How HYPR-Secures IoT Authentication Flaws in Medical Devices
Lani Leuthvilay, HYPR
2 Min. Read | August 17, 2015
Jay Radcliffe was tinkering with his own best-selling insulin pump when every engineer’s worst fear was realized. He discovered a security hole in its wireless networking connection that could allow a malicious third party to alter the amount of insulin pumped. While it’s fortunate that the exploit never made it out in the open, flaws of this kind could potentially do serious injury if hackers were to exploit them. It’s astonishing to learn that even the most vital technological devices like insulin pumps are prone to authentication security vulnerabilities resulting from their manufacturers’ insufficient vigilance. As we progress with advancements in healthcare tech, security issues like this will become more commonplace – and that’s worrisome.

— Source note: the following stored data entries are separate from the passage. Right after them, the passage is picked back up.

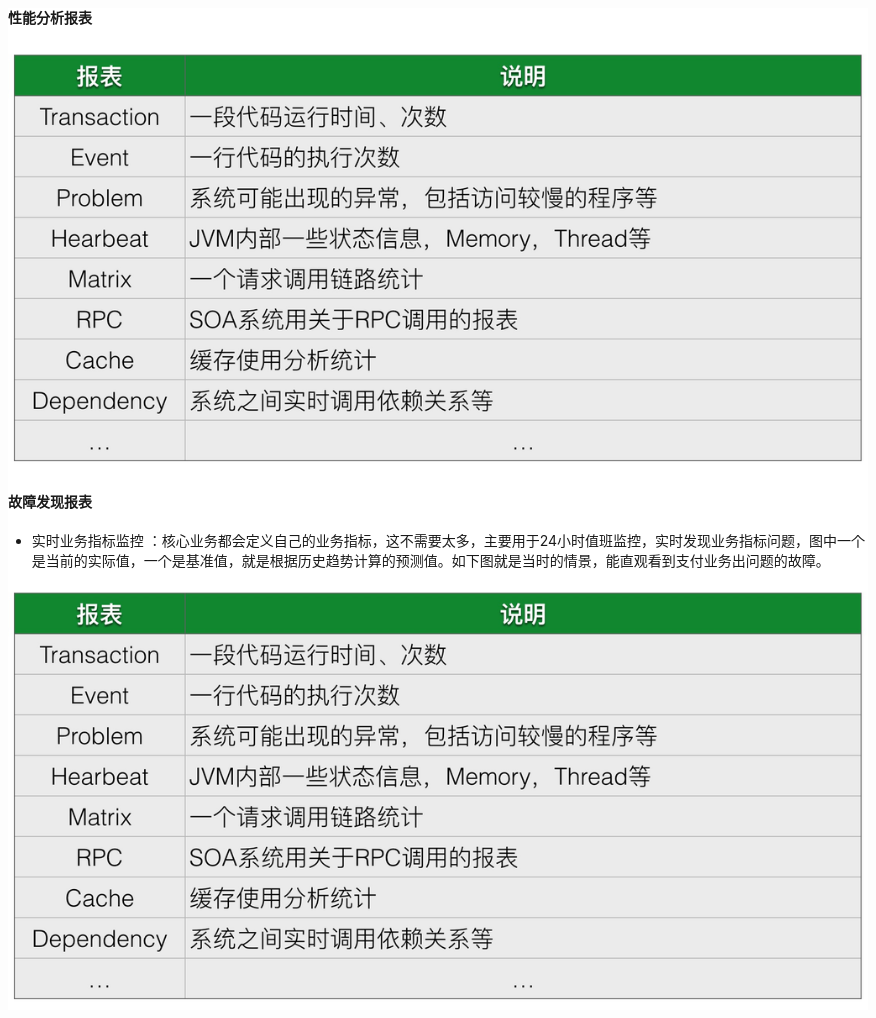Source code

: #### 性能分析报表

![img](../image/img9.png ':size=30%')

#### 故障发现报表

- 实时业务指标监控
  ：核心业务都会定义自己的业务指标，这不需要太多，主要用于24小时值班监控，实时发现业务指标问题，图中一个是当前的实际值，一个是基准值，就是根据历史趋势计算的预测值。如下图就是当时的情景，能直观看到支付业务出问题的故障。

![img](../image/img10.png ':size=30%')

The writing is on the wall: connected devices across the healthcare industry are not inherently safe and will require embedded biometric authentication for medical use cases as an additional layer of security.

The Bio-T, as we call it, should be biometrically secured and accessible with or without an internet connection. Digesting this concept when the use case is a connected home or car entry point is simple, but what about medical devices?
By design, many medical IoT nodes will not be connected to the Internet. Data in, data out will be rejected for the safety concerns experts are raising. Undeterred, we want to safeguard medical devices whose connectivity would be beneficial against external attacks but we intend on achieving this without requiring cloud connectivity. This application of the HYPR biometric encryption platform includes medical devices that may be found inside or outside the patient. The HYPR SDK will be embedded inside devices to enable reliable contactless communication with strong H2D2D (human-to-device-to-device) authentication.
Manufactures at this time haven’t addressed device security as much as they should, or at all. HYPR aims to help IoT engineers along the path toward a security solution that is easy to use, and easy to scale across an industry the size of healthcare. Today HYPR is working with medical IoT device engineers so that patients, physicians, and/or healthcare providers can use their biometric mobile device to authenticate either through NFC or BLE (Bluetooth Low Energy). Authorized users alone could alter medication flows, make necessary adjustments to therapies, and check an aspect of their overall health status. Such a use case intends on preventing the insulin pump hack from occurring by enforcing biometric security at any point of interaction with the device.
In the case of IoT devices across the medical industry, the device itself becomes a standalone biometric validation server that communicates with a user’s trusted biometric authenticator (such as a mobile phone or our HYPR Token). It is anticipated by 2020 there will be over 40 billion connected devices across the IoT. With exploits on this scale and of this severity – and with the device volume soaring – 2015 will be an interesting year for biometric IoT security.